GINA ÉTÉ
Wer spricht hier über wen? Was ist die eigene Rolle – und was auch nicht? Es ist dieser Zwiespalt, der GINA ÉTÉ als Mensch ausmacht und den sie in ihrer Musik zu einem spannungsreichen Ganzen zu verknüpfen weiß. “Der Begriff Politik ist negativ behaftet, als handelt es sich dabei nur um Männer in Anzügen, dabei ist unser kompletter Alltag und alles, was wir tun, politisch”, sagt sie. Selbstverständlich für die Musikerin, sich als Aktivistin für die größte Herausforderung der Zukunft einzusetzen: den Klimawandel. Hashtags wie #evakuierenjetzt, #climatestrike und #feminism stehen in ihrer Insta-Bio gleichwertig neben “songwriter”, “arranger” und “viola”. Im Video ihrer Single “Windmill” etwa drängen sich Stoffpinguine auf einer von Plastik zugemüllten Eisscholle.

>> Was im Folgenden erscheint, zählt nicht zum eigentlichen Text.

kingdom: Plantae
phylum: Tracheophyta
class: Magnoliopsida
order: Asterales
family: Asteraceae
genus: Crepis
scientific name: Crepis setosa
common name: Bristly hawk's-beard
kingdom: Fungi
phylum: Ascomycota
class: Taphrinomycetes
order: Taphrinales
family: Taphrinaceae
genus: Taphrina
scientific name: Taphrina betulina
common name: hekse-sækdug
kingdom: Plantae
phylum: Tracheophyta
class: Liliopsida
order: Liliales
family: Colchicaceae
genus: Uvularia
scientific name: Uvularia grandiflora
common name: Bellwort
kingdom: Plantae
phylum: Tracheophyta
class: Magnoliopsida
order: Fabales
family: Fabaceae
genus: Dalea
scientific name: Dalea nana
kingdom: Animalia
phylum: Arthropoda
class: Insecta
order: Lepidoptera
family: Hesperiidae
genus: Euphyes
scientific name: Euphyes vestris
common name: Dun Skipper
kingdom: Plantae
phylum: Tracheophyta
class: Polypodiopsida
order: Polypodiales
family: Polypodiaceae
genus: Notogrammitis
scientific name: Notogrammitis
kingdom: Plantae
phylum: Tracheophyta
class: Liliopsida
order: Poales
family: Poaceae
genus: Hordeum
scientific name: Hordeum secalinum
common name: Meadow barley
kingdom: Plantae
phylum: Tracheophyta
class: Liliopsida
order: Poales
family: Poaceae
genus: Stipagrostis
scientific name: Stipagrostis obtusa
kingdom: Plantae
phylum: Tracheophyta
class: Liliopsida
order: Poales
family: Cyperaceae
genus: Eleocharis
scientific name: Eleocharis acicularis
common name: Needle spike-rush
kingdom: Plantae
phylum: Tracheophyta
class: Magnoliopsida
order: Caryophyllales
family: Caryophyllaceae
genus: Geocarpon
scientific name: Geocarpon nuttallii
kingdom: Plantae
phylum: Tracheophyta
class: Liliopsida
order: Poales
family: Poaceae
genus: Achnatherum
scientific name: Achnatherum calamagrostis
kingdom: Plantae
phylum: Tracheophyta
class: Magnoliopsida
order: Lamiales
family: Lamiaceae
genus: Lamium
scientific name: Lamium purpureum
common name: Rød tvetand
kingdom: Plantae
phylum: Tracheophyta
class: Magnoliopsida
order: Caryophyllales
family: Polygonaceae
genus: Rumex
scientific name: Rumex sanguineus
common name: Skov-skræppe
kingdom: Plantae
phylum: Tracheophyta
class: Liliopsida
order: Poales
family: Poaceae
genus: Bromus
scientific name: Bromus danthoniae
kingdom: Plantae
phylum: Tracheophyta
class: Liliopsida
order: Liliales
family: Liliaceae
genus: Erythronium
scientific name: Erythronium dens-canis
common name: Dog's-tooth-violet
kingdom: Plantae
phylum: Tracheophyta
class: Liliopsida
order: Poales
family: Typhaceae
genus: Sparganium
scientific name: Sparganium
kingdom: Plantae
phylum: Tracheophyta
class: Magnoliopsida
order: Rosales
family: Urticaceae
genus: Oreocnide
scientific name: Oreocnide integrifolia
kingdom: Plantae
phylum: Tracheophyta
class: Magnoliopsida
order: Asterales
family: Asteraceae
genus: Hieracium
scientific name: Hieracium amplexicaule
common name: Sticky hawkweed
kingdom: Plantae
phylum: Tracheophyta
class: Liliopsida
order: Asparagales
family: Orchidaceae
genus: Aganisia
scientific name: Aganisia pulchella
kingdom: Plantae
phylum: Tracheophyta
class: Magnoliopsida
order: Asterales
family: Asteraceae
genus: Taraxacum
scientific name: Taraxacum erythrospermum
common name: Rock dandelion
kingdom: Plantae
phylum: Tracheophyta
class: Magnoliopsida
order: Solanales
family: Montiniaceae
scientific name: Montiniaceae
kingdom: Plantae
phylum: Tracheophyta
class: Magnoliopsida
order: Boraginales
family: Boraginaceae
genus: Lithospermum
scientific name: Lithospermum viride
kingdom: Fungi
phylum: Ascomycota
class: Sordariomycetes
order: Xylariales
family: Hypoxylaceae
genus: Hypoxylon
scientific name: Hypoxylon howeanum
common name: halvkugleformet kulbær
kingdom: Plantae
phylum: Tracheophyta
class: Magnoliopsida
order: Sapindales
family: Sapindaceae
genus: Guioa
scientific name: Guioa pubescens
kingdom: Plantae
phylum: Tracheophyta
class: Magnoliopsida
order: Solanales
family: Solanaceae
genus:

Auch im Debütalbum “Erased by Thought” stecken zwölf Denkanstöße – in zwölf eigenen musikalischen Welten. Gemeinsam mit ihren drei Musikern Jeremie Revel, Phillip Klawitter und Noé Franklé hat GINA ÉTÉ die Stücke in San Francisco bei John Vanderslice (Death Cab for Cutie, St. Vincent, Dear Reader) voll analog aufgenommen. In einem Moment denkt man, das ist genau die richtige Musik, um in einem Wollpulli in einer Altbauküche mit einem Glas Weißwein in der Hand an einem Novembertag aus dem Fenster zu schauen, im nächsten fühlt man sich, als befinde man sich unter eine Gruppe subversiver Studenten, die sich in einer verlassenen Industriehalle ein Quartier als Denkfabrik eingerichtet haben. Aber über alledem verliert GINA ÉTÉ nie den Humor, was die Wärme ihrer Live-Auftritte widerspiegelt. “Manche Leute, die mich persönlich kennen, sind erstaunt über einige Songs und fragen mich: Huch, du wirkst auf uns immer so fröhlich! Haben wir was verpasst? Ich muss sie dann beruhigen und sagen, dass alles okay ist, sondern dass das einfach die Themen sind, die mich beschäftigen!”, sagt sie und lacht.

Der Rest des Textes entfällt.